Make no mistake — this is not innovation. It will harm every Utahn who pays a power bill, who cares about clean air and water, or who believes public money should serve the public good.
This bill was written to give the crypto industry cover from local zoning laws, noise ordinances, public scrutiny and any kind of oversight. This gives this industry the ability to pollute our air, siphon our waters and feast on ratepayer-funded electricity without any local channels of recourse.
The bill also waives requirements for these digital operations to get money transmitter licenses, which are required for other businesses that are engaging in electronic transfers. These licenses usually require a review of financial audits from the applying company. It gives so-called “miners” — the companies behind power-hungry warehouses of computers solving fake math problems in exchange for digital coins — the “right” to make a fortune while the rest of us pay the price. And pay the price we will.
Proof-of-work cryptomining, the kind this bill enables, already consumes an estimated 2.3% of the entire U.S. electricity supply. That’s more than entire countries use, and for Utah, that means higher electricity rates for families and small businesses, higher strain on the power grid, increased fossil fuel emissions, and more pollution.
In effect, HB230 creates state-sanctioned “opportunity zones” for cryptominers, giving them favored access to public resources, while shielding them from the kind of basic accountability other industries face. Importantly, the bill includes no provisions for managing water usage — a glaring omission in a drought-prone state where every drop counts.
In Utah, where drought conditions are only expected to worsen in the years to come due to climate change, cryptomining’s excessive water consumption adds insult to injury.
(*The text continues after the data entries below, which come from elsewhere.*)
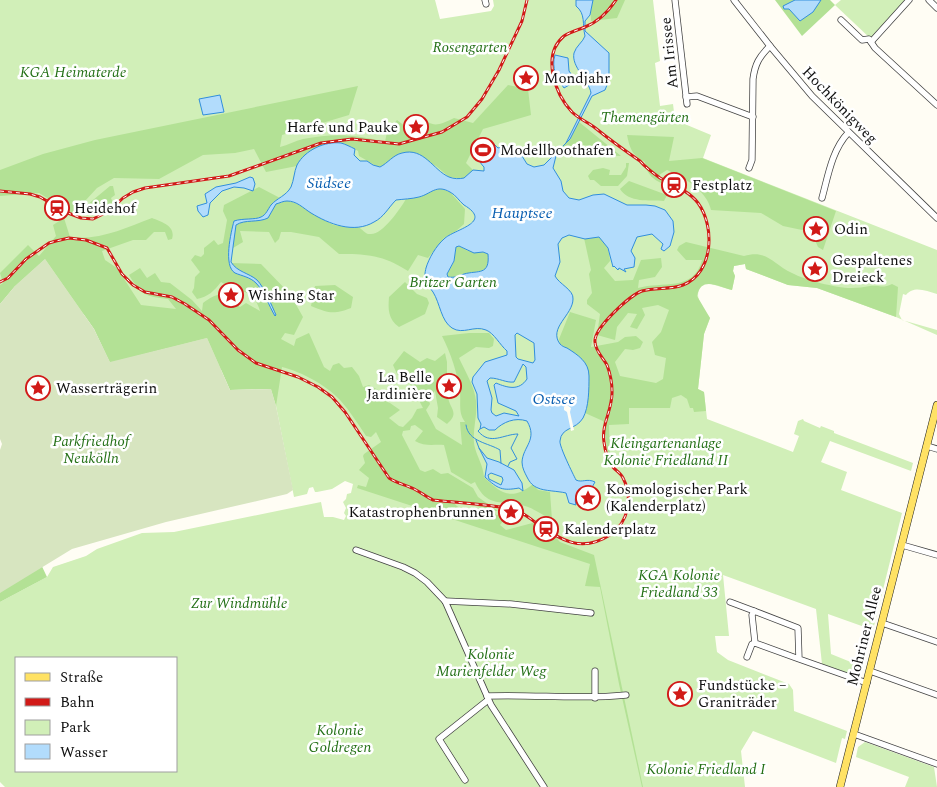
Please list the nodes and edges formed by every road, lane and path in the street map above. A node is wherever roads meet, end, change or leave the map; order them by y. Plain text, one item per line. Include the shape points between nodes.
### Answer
1 (675, 0) edge
2 (734, 0) edge
3 (910, 0) edge
4 (930, 0) edge
5 (937, 8) edge
6 (841, 20) dead end
7 (871, 42) junction
8 (770, 46) junction
9 (937, 105) edge
10 (753, 117) junction
11 (848, 133) junction
12 (749, 168) dead end
13 (822, 198) dead end
14 (937, 218) edge
15 (937, 405) edge
16 (927, 446) junction
17 (937, 449) edge
18 (902, 545) junction
19 (356, 550) dead end
20 (937, 555) edge
21 (445, 601) junction
22 (730, 602) dead end
23 (754, 611) junction
24 (591, 613) dead end
25 (882, 623) junction
26 (937, 642) edge
27 (755, 643) junction
28 (747, 657) dead end
29 (800, 659) junction
30 (594, 670) dead end
31 (870, 671) junction
32 (867, 682) junction
33 (626, 695) dead end
34 (937, 695) edge
35 (488, 698) junction
36 (594, 698) junction
37 (854, 734) junction
38 (937, 764) edge
39 (465, 780) dead end
40 (544, 787) edge
41 (840, 787) edge

1 - 10 street, Am Irissee via 687,101 697,96
2 - 8 street, Hochkönigweg
3 - 7 street
4 - 5 street
6 - 7 street via 862,40
7 - 9 street
8 - 10 street via 755,67
8 - 11 street, Hochkönigweg
10 - 12 street
11 - 13 street via 835,153
11 - 14 street, Hochkönigweg
15 - 16 main road, Mohriner Allee
16 - 17 street
16 - 18 main road, Mohriner Allee
18 - 20 street
18 - 25 main road, Mohriner Allee
19 - 21 street via 416,573
21 - 24 street
21 - 35 street
22 - 23 street
23 - 27 street
23 - 29 street via 798,628
25 - 26 street
25 - 31 main road, Mohriner Allee
27 - 28 street
27 - 29 street
29 - 32 street
30 - 36 street
31 - 32 main road, Mohriner Allee
31 - 34 street
32 - 37 main road, Mohriner Allee
33 - 36 street
35 - 36 street
35 - 39 street via 439,739
35 - 40 street
37 - 38 street
37 - 41 main road, Mohriner Allee

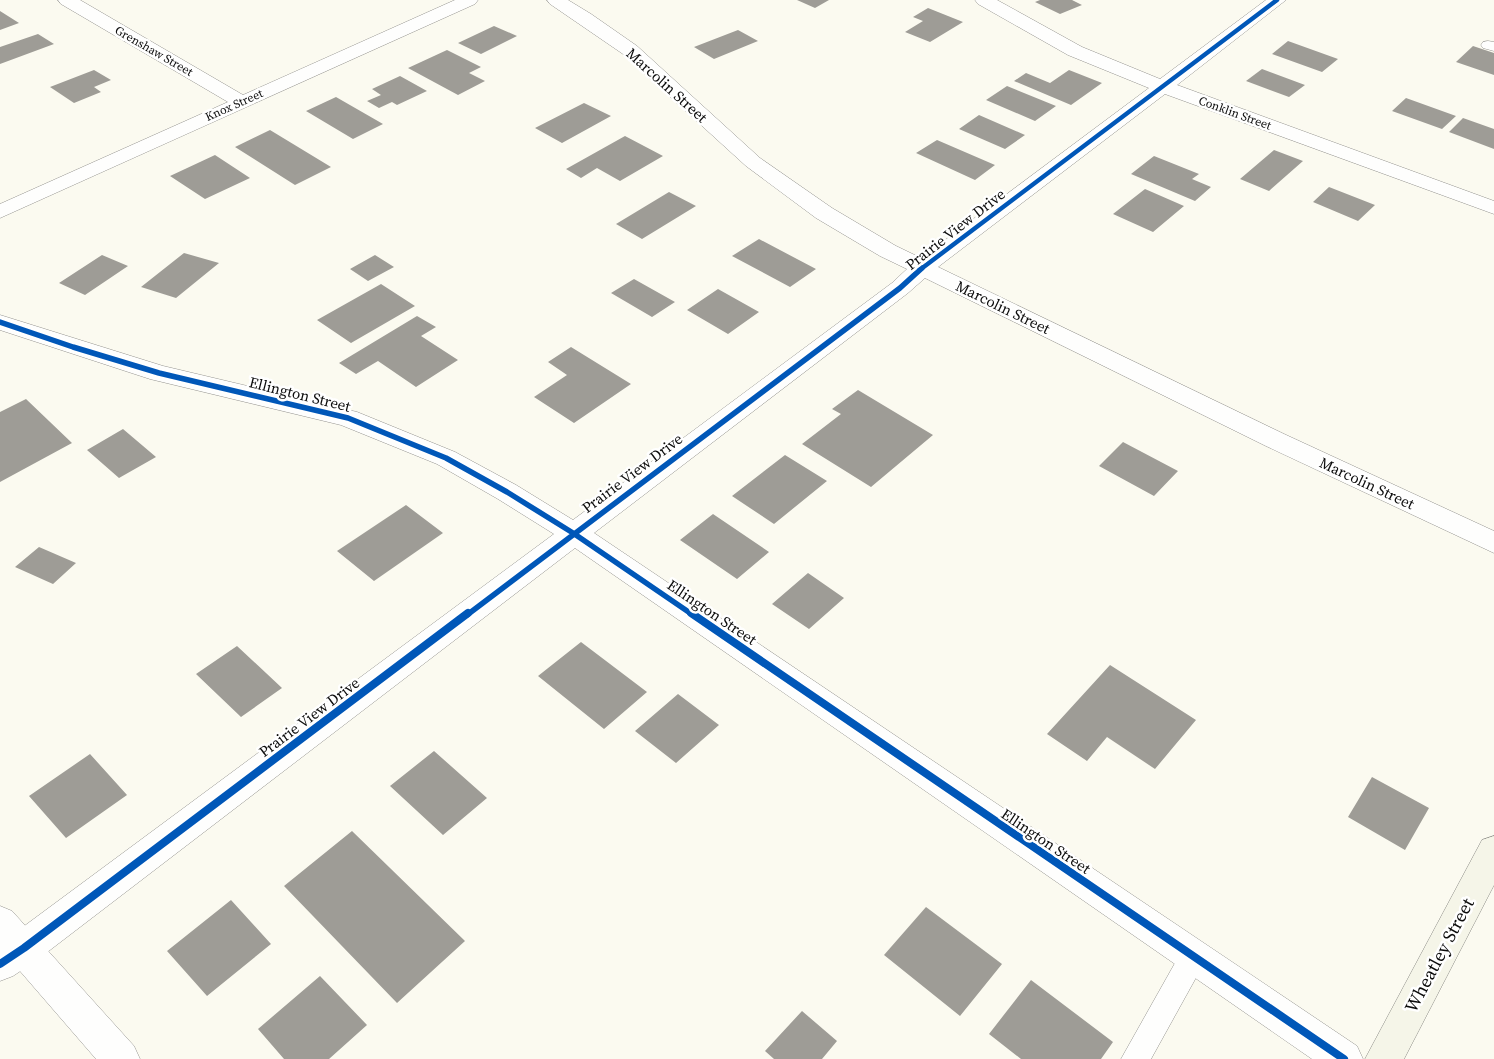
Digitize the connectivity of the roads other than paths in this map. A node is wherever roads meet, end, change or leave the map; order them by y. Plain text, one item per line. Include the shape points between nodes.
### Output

These facilities can use as much water as 300,000 households per year to keep their machines from overheating. That’s not progress. That’s abuse of an essential and scarce shared public resource.
And then there’s the noise. If you’ve never lived near a cryptomine, imagine a semi-truck engine running outside your window, 24/7. And under this law, local governments can’t stop them — even if residents are losing sleep or being driven away from their homes by the nonstop hum.
The cryptomining industry wants us to believe they’re ushering in the future. But the truth is, they’re dragging us backwards — toward more pollution, more waste, more corporate greed. Most Americans don’t use crypto, and many don’t even understand it. Yet our power bills, our water and our zoning laws are being usurped to prop it up.
If lawmakers had bothered to look around, they’d see that other states have already learned this lesson the hard way. Arkansas passed a nearly identical bill last year. Chaos ensued. Noise complaints flooded in. Utility costs spiked. Lawmakers were forced to walk it back, and even co-sponsors admitted they were misled.
Utah should expect no different. Lawmakers and the crypto industry are celebrating the passage of this bill as a bipartisan win that will position the state to lead. But it’s a corporate giveaway, plain and simple. The crypto industry doesn’t need special protections. It needs real oversight — especially in states like ours, where precious natural resources and strong local governance are vital to our quality of life.
The crypto industry is massive and extremely well-resourced, but we’re fighting back. The National Coalition Against Cryptomining is already working in 18 states to stop this wave of deregulation. We’re building a bipartisan movement of everyday people — rural and urban, Republican and Democrat — who are sick of watching corporations upend our quality of life while our leaders cheer them on.
We need our elected officials to choose the people they serve over a financial fantasy and the deep-pocketed lobby behind it. We won’t stop fighting until our public funds, our natural resources and our communities are no longer for sale.